> **Description of the task**
Copy out the full listing exactly, omitting any picture it contains.

> **Source records**
══════════

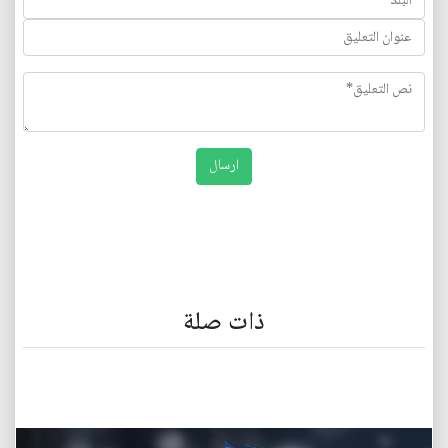
ذات صلة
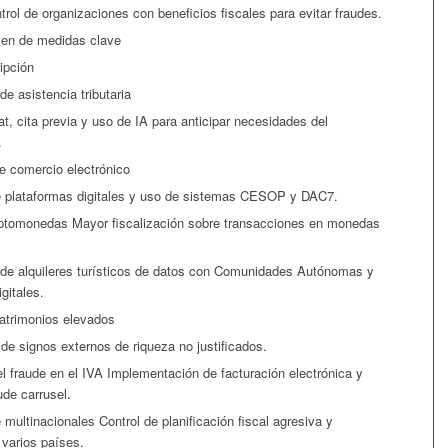
trol de organizaciones con beneficios fiscales para evitar fraudes.
en de medidas clave
ipción
e asistencia tributaria
at, cita previa y uso de IA para anticipar necesidades del
.
e comercio electrónico
e plataformas digitales y uso de sistemas CESOP y DAC7.
iptomonedas Mayor fiscalización sobre transacciones en monedas
 de alquileres turísticos de datos con Comunidades Autónomas y
gitales.
atrimonios elevados
 de signos externos de riqueza no justificados.
l fraude en el IVA Implementación de facturación electrónica y
ude carrusel.
 multinacionales Control de planificación fiscal agresiva y
 varios países.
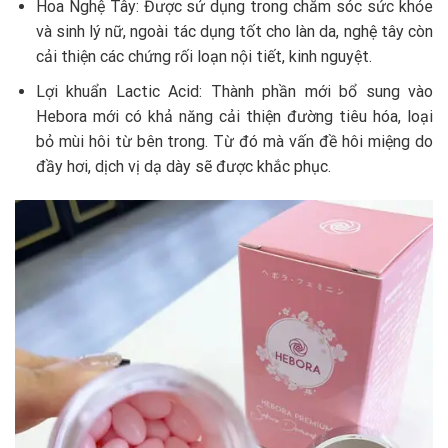
Hoa Nghệ Tây: Được sử dụng trong chăm sóc sức khỏe
và sinh lý nữ, ngoài tác dụng tốt cho làn da, nghệ tây còn
cải thiện các chứng rối loạn nội tiết, kinh nguyệt.
Lợi khuẩn Lactic Acid: Thành phần mới bổ sung vào
Hebora mới có khả năng cải thiện đường tiêu hóa, loại
bỏ mùi hôi từ bên trong. Từ đó mà vấn đề hôi miệng do
đầy hơi, dịch vị dạ dày sẽ được khắc phục.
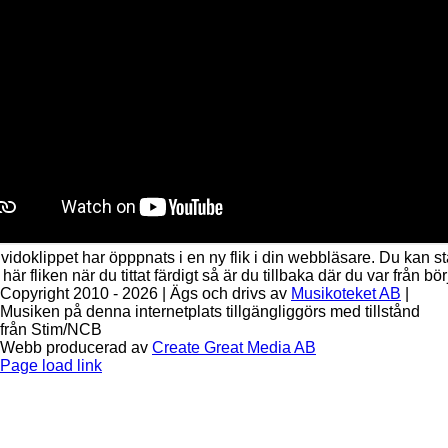
 vidoklippet har öpppnats i en ny flik i din webbläsare. Du kan s
här fliken när du tittat färdigt så är du tillbaka där du var från bör
Copyright 2010 - 2026 | Ägs och drivs av
Musikoteket AB
|
Musiken på denna internetplats tillgängliggörs med tillstånd
från Stim/NCB
Webb producerad av
Create Great Media AB
Facebook
Instagram
Page load link
Till
toppen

══════════

> **Response**
ذات صلة
trol de organizaciones con beneficios fiscales para evitar fraudes.
en de medidas clave
ipción
e asistencia tributaria
at, cita previa y uso de IA para anticipar necesidades del
.
e comercio electrónico
e plataformas digitales y uso de sistemas CESOP y DAC7.
iptomonedas Mayor fiscalización sobre transacciones en monedas
 de alquileres turísticos de datos con Comunidades Autónomas y
gitales.
atrimonios elevados
 de signos externos de riqueza no justificados.
l fraude en el IVA Implementación de facturación electrónica y
ude carrusel.
 multinacionales Control de planificación fiscal agresiva y
 varios países.
Hoa Nghệ Tây: Được sử dụng trong chăm sóc sức khỏe
và sinh lý nữ, ngoài tác dụng tốt cho làn da, nghệ tây còn
cải thiện các chứng rối loạn nội tiết, kinh nguyệt.
Lợi khuẩn Lactic Acid: Thành phần mới bổ sung vào
Hebora mới có khả năng cải thiện đường tiêu hóa, loại
bỏ mùi hôi từ bên trong. Từ đó mà vấn đề hôi miệng do
đầy hơi, dịch vị dạ dày sẽ được khắc phục.
 vidoklippet har öpppnats i en ny flik i din webbläsare. Du kan s
här fliken när du tittat färdigt så är du tillbaka där du var från bör
Copyright 2010 - 2026 | Ägs och drivs av
Musikoteket AB
|
Musiken på denna internetplats tillgängliggörs med tillstånd
från Stim/NCB
Webb producerad av
Create Great Media AB
Facebook
Instagram
Page load link
Till
toppen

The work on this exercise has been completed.